Source code for deephaven.learn

#
# Copyright (c) 2016-2025 Deephaven Data Labs and Patent Pending
#

"""Deephaven's learn module provides utilities for efficient data transfer between Deephaven tables and Python objects,
as well as a framework for using popular machine-learning / deep-learning libraries with Deephaven tables.
"""

from typing import Callable, Optional, Union

import jpy

from deephaven import DHError
from deephaven.table import Table

_JLearnInput = jpy.get_type("io.deephaven.integrations.learn.Input")
_JLearnOutput = jpy.get_type("io.deephaven.integrations.learn.Output")
_JLearnComputer = jpy.get_type("io.deephaven.integrations.learn.Computer")
_JLearnScatterer = jpy.get_type("io.deephaven.integrations.learn.Scatterer")



[docs]
class Input:
    """Input specifies how to gather data from a Deephaven table into an object."""

    def __init__(self, col_names: Union[str, list[str]], gather_func: Callable):
        """Initializes an Input object with the given arguments.

        Args:
            col_names (Union[str, list[str]]) : column name or list of column names from which to gather input.
            gather_func (Callable): function that determines how input gets transformed into an object.
        """
        self.input = _JLearnInput(col_names, gather_func)

    def __str__(self):
        """Returns the Input object as a string containing a printable representation of the Input object."""
        return self.input.toString()




[docs]
class Output:
    """Output specifies how to scatter data from an object into a table column."""

    def __init__(self, col_name: str, scatter_func: Callable, col_type: type):
        """Initializes an Output object with the given arguments.

        Args:
            col_name (str) : name of the new column that will store results.
            scatter_func (Callable): function that determines how data is taken from an object and placed into a
                Deephaven table column.
            col_type (type) : desired data type of the new output column, default is None (no explicit type cast).
        """
        self.output = _JLearnOutput(col_name, scatter_func, col_type)

    def __str__(self):
        """Returns the Output object as a string containing a printable representation of the Output object."""
        return self.output.toString()



def _validate(inputs: list[Input], outputs: list[Output], table: Table) -> None:
    """Ensures that all input columns exist in the table, and that no output column names already exist in the table.

    Args:
        inputs (list[Input])  : list of Inputs to validate.
        outputs (Output) : list of Outputs to validate.
        table (Table)  : table to check Input and Output columns against.

    Raises:
        ValueError : if at least one of the Input columns does not exist in the table.
        ValueError : if at least one of the Output columns already exists in the table.
        ValueError : if there are duplicates in the Output column names.
    """
    input_columns_list = [
        input_.input.getColNames()[i]
        for input_ in inputs
        for i in range(len(input_.input.getColNames()))
    ]
    input_columns = set(input_columns_list)
    table_columns = set(table.definition.keys())
    if table_columns >= input_columns:
        if outputs is not None:
            output_columns_list = [output.output.getColName() for output in outputs]
            output_columns = set(output_columns_list)
            if len(output_columns_list) != len(output_columns):
                repeats = {
                    column
                    for column in output_columns_list
                    if output_columns_list.count(column) > 1
                }
                raise ValueError(
                    f"Cannot assign the same column name {repeats} to multiple columns."
                )
            elif table_columns & output_columns:
                overlap = output_columns & table_columns
                raise ValueError(
                    f"The columns {overlap} already exist in the table.
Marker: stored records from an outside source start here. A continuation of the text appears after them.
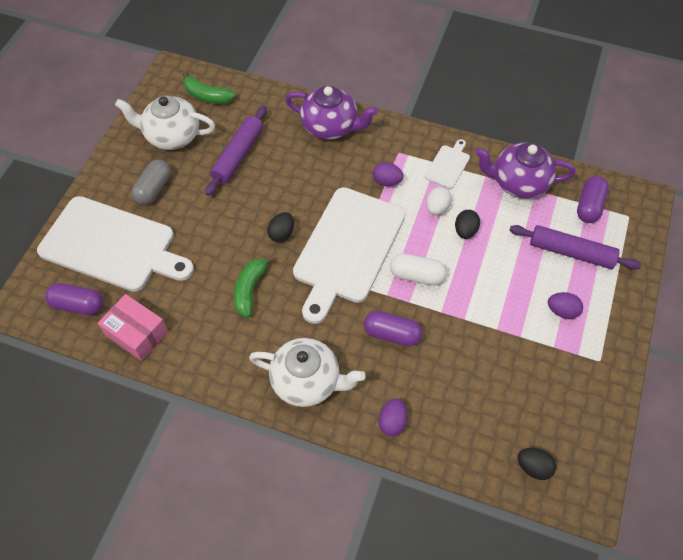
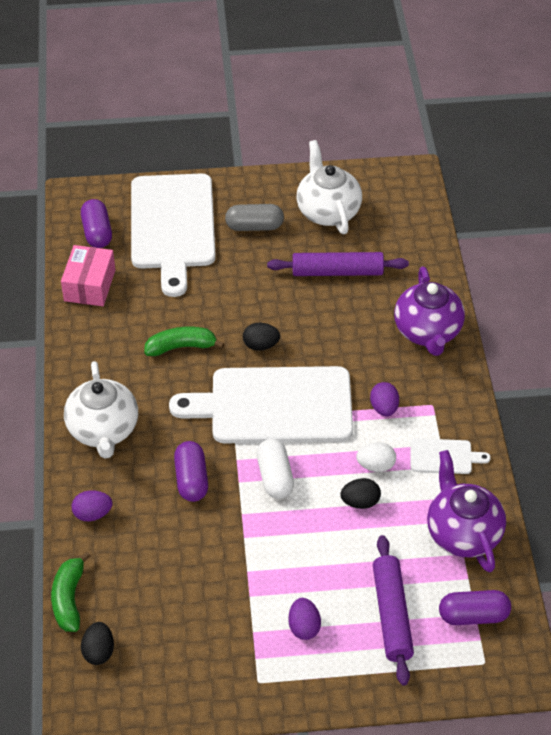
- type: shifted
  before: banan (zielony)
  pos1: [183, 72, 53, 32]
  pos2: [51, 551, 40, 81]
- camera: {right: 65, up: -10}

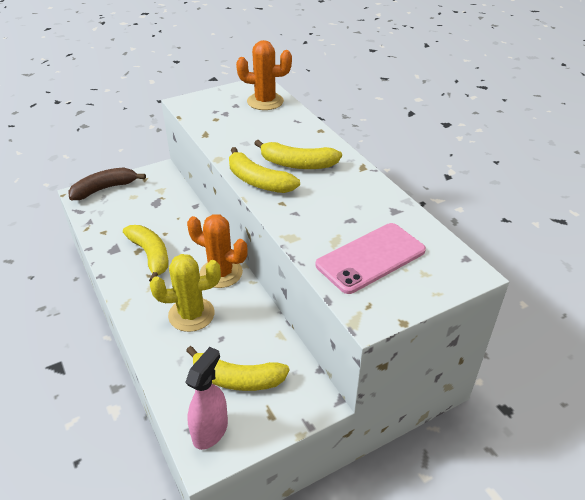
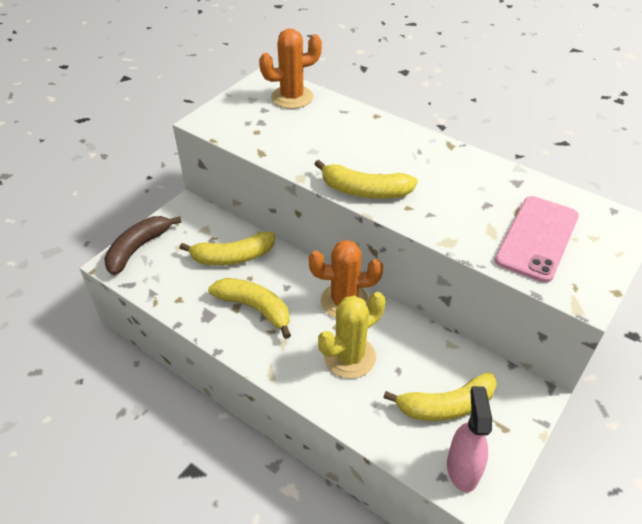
- type: shifted
  before: banan (żółty)
  pos1: [254, 140, 88, 29]
  pos2: [180, 232, 95, 33]
- camera: {right: -25, up: 5}

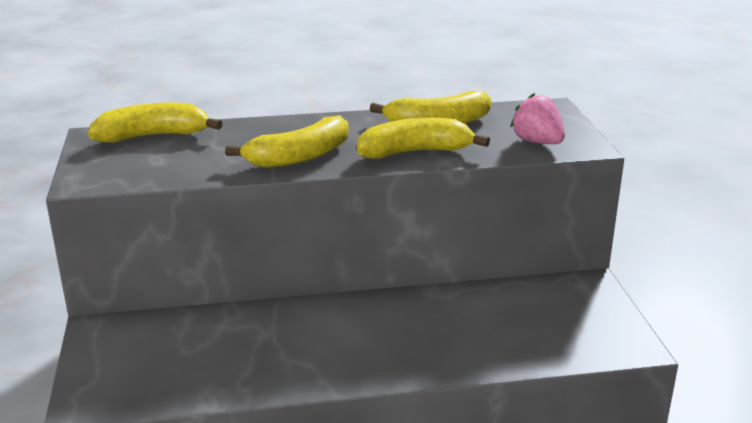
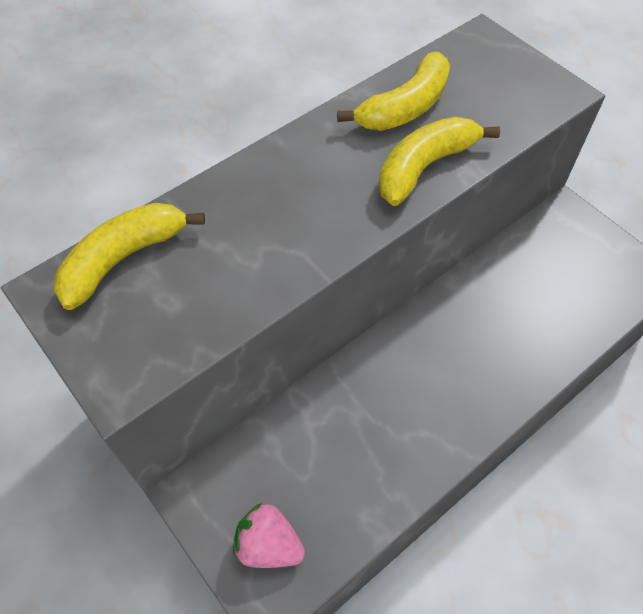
- type: shifted
  before: truskawka (różowy)
  pos1: [510, 93, 55, 51]
  pos2: [233, 503, 72, 65]
- type: gone
  before: banan (żółty)
  pos1: [225, 115, 123, 53]
- camera: {right: -30, up: 30}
Please choose Output column names that are "
                    f"not already in the table."
                )
    else:
        difference = input_columns - table_columns
        raise ValueError(f"Cannot find columns {difference} in the table.")


def _create_non_conflicting_col_name(table: Table, base_col_name: str) -> str:
    """Creates a column name that is not present in the table.

    Args:
        table (Table): table to check column name against.
        base_col_name (str): base name to create a column from.

    Returns:
        column name that is not present in the table.
    """
    table_col_names = set(table.definition.keys())
    if base_col_name not in table_col_names:
        return base_col_name
    else:
        i = 0
        while base_col_name in table_col_names:
            base_col_name = base_col_name + str(i)

        return base_col_name



[docs]
def learn(
    table: Table,
    model_func: Optional[Callable] = None,
    inputs: list[Input] = [],
    outputs: list[Output] = [],
    batch_size: Optional[int] = None,
) -> Table:
    """Learn gathers data from multiple rows of the input table, performs a calculation, and scatters values from the
    calculation into an output table. This is a common computing paradigm for artificial intelligence, machine learning,
    and deep learning.

    Args:
        table (Table): the Deephaven table to perform computations on.
        model_func (Optional[Callable]): function that performs computations on the table.
        inputs (list[Input]): list of Input objects that determine how data gets extracted from the table.
        outputs (list[Output]): list of Output objects that determine how data gets scattered back into the results table.
        batch_size (Optional[int]): maximum number of rows for which model_func is evaluated at once.

    Returns:
        a Table with added columns containing the results of evaluating model_func.

    Raises:
        DHError
    """

    try:
        _validate(inputs, outputs, table)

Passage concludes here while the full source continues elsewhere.